Conferences on Intelligent Computer Mathematics 2010

Paris, France    5th-10th July 2010




CICM 2010 is now over.

See the photos of the conference.



General Information

After CICM 2008 in Birmingham and CICM 2009 in Grand Bend Ontario, the 2010 edition of Conferences on Intelligent Computer Mathematics will be held in Paris during the week starting monday July 5.

The Intelligent Computer Mathematics community comes from the regrouping of several existing communities dealing with computer manipulation of Mathematics.
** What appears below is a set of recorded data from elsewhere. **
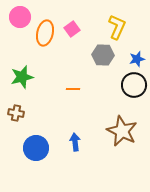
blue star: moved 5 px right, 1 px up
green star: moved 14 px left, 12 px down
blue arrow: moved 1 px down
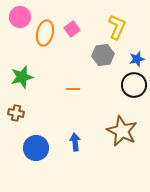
gray hexagon: rotated 10 degrees counterclockwise
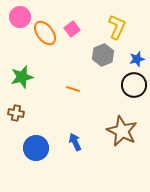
orange ellipse: rotated 50 degrees counterclockwise
gray hexagon: rotated 15 degrees counterclockwise
orange line: rotated 16 degrees clockwise
blue arrow: rotated 18 degrees counterclockwise
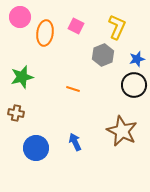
pink square: moved 4 px right, 3 px up; rotated 28 degrees counterclockwise
orange ellipse: rotated 45 degrees clockwise
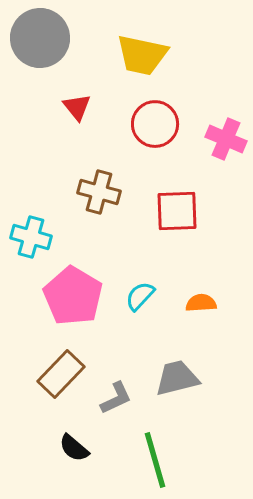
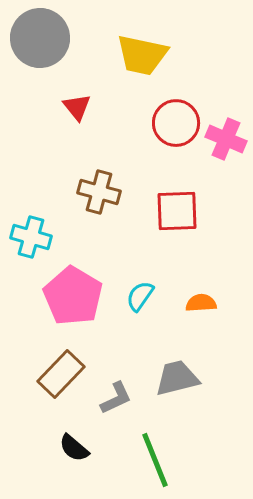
red circle: moved 21 px right, 1 px up
cyan semicircle: rotated 8 degrees counterclockwise
green line: rotated 6 degrees counterclockwise
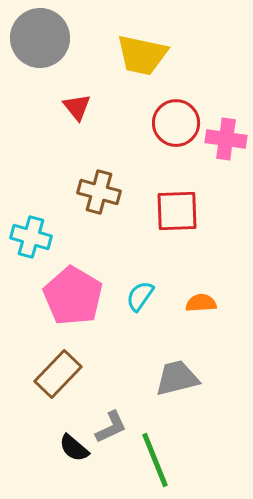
pink cross: rotated 15 degrees counterclockwise
brown rectangle: moved 3 px left
gray L-shape: moved 5 px left, 29 px down
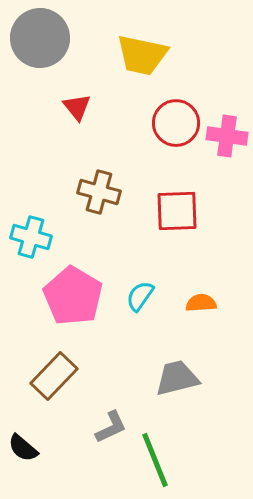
pink cross: moved 1 px right, 3 px up
brown rectangle: moved 4 px left, 2 px down
black semicircle: moved 51 px left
The oldest community is Artificial Intelligence in Symbolic Computation (AISC) which biennale conferences always had proceedings in Lecture Notes in Artificial Intelligence published by Springer. AISC's success gives rise to the Calculemus interest group which started as an European Community project of the fourth and fifth PRCD and has its yearly conferences which proceedings have often been published. Scientific themes of AISC and Calculemus gave rise to the MKM European Community project of the fifth PRCD. It is now organized as an interest group with an annual conference which has been published by Springer. The MKM community spread around the world and North American and Asian researchers among the most famous in the domain joined the interest group.

Scientific themes of these three communities are relatively close and it was often the case that their members published or were part of the programme committee of several conferences. Starting in 2008, the three programme committees decided to hold their meetings in a common place in order to attract a wider audience and stimulate collaborations within their members. They thus decided to create Conferences on Intelligent Computer Mathematics (CICM). In 2009, the collaboration continued and in 2010, the organization is centered around these three conferences.
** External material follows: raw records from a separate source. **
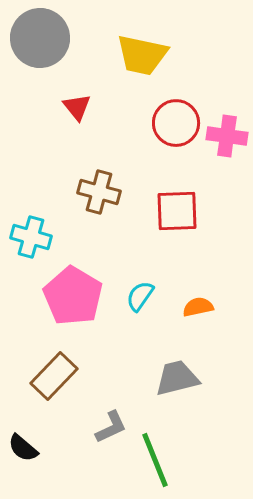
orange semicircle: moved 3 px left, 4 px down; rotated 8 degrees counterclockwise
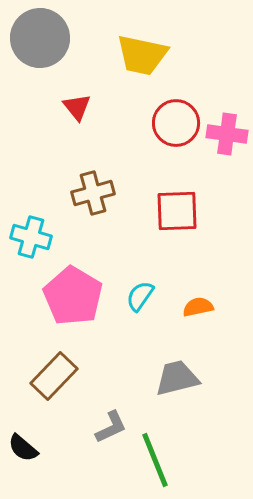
pink cross: moved 2 px up
brown cross: moved 6 px left, 1 px down; rotated 30 degrees counterclockwise
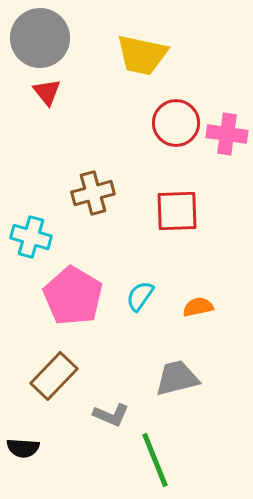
red triangle: moved 30 px left, 15 px up
gray L-shape: moved 12 px up; rotated 48 degrees clockwise
black semicircle: rotated 36 degrees counterclockwise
Today, AISC is organized with a steering committee whereas MKM and Calculemus have an interest group carrying the conference. Globally, these communities have as members renown members of major research institutions working around Computer Mathematics. As an example, the ORCCA and Risc-Linz are the two biggest research centers in Computer Algebra. Members of Intelligent Computer Mathematics contributed to MathML norm of W3C which is the current standard for exchanging and spreading mathematical formulas over the Web.